ROMNEY, W.VA. -- Out here in the lush, placid mountains of Hampshire County, city folks from Washington and Baltimore are trickling in for the summer, hoping to leave behind the cares of their world.

Sheriff James W. Corbin Sr. knows they can't.

Hampshire County, 100 miles northwest of Washington, has recently been discovered by urbanites in search of a retreat, and a new crop of petty criminals has moved in with them. About 185 rustic "subdivisions" have sprouted across the county in recent years, Corbin says, and these clusters of vacation cabins present an inviting target for thieves.

The Sheriff's Department makes do with four deputies, and an almost-friendly jail holds about a dozen inmates. Nonetheless, burglary is becoming an increasing problem for the county and its part-time residents. With houses that go unoccupied for months and hundreds of miles of isolated roads, Corbin says, criminals can turn larceny into easy money with relatively little risk.

"We have about 17,000 people who live in this county. A few years ago everybody knew everybody else," Corbin said as he conducted a tour of Hampshire's back roads. "But now we have all these new people coming in on weekends, and you have no idea who is coming and going.

"We don't have any heavy crime, like armed robberies. But people are leaving things in their places and finding out they're not there when they come back. People come in from the city and they don't think there's going to be anything wrong here. Well, for a place our size, we've got about as many no-good people as you do in Washington."

Compared to any metropolitan area, Hampshire County's crime statistics are enviable: Corbin can sum up his June work -- 42 arrests, including 10 for some form of stealing -- in a single paragraph.

But Corbin says that many of the seasonal thieves do not get caught, and there is evidence that numerous burglaries are never reported.

"What they do is, they come in looking for something that's easy to take, hard to trace and can get them some money," Corbin said. "Stereo equipment, televisions, guns, tools, chain saws -- they take this stuff over to Winchester {Virginia} or Frederick {Maryland} and sell it for what they can get at a flea market." Hampshire County shares its northern border with Maryland and its eastern border with Virginia.

"They watch these houses and they know that a lot of people don't come up except on the weekends," Corbin said. "They force a lock, and it may be a week or two before anyone even finds out that something was stolen.

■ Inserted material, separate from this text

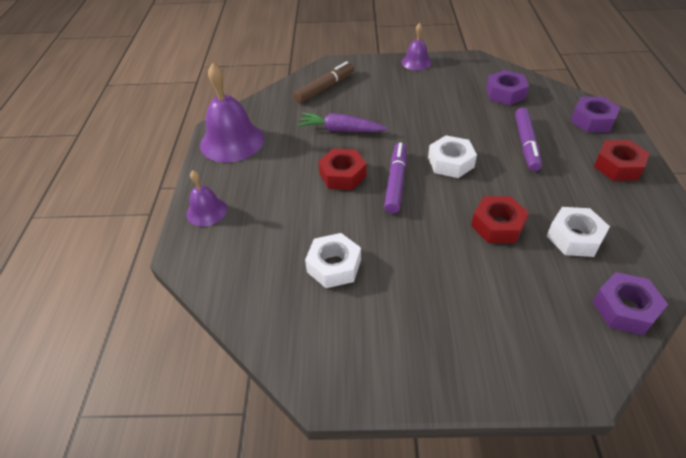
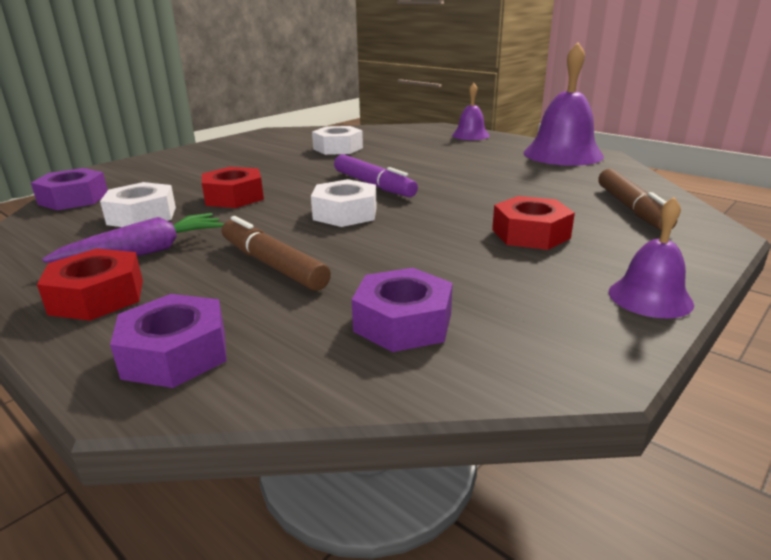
camera: 130 degrees right, 20 degrees down
purple carrot [297,113,388,132] -> purple carrot moved to [42,213,224,263]
red nut [318,149,367,190] -> red nut moved to [492,196,575,250]
purple marker [515,108,542,171] -> brown marker [222,216,331,291]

One of my deputies was working a case the other day, and the victim said that his neighbor had been hit, too. That guy wouldn't even have reported it."

Even if Corbin has a suspect, enforcement can be difficult. He says that some of the thieves cross into Maryland or Virginia after a burglary, requiring him to get the cooperation of officers in those states.

And because many seasonal homes are isolated, the crimes are almost never witnessed.

Corbin claims that he has had some success dealing with the problem. This year he arrested five young men between the ages of 17 and 23 and filed a total of 12 charges of breaking and entering or larceny against them. All five were convicted and are serving jail sentences.

"We find that a lot of these people are repeat offenders who are trying to support a drug or alcohol habit," Corbin said.

"Sometimes it's kids who are breaking in mainly for vandalism. And some people just want spending money and are looking for an easy way to get it."

Hampshire County is economically depressed. There are few major employers, and many of the county's young people must travel to Winchester or Frederick for work.

But Corbin says the crimes are not motivated by genuine need.

"There's plenty of jobs over in Winchester," Corbin said.

"But some people won't work if you give them work. Sometimes people from the city get mad when something like this happens and say, 'I thought I left this behind.' There are bad folks everywhere."

Corbin said that the best defense against theft -- and one that is too seldom employed -- is for the owners of seasonal homes to take their valuables with them when they leave, especially at the end of the summer season.

"What we try and preach to these people is when they get ready to lock up for the winter . . . to take everything with them," Corbin said.

"But they don't listen.

"Some of them even hook up security systems and connect them into the jail, but they don't give us decent directions on where their places are or where to find them at home. You have to be a detective just to run them down."

Corbin said that while neither his office nor homeowners can put thieves out of business, the best defense against them is to protect valuable property.

"If a homeowner is hit once, he's probably going to be hit several times," Corbin said.

"Just don't give them anything to steal."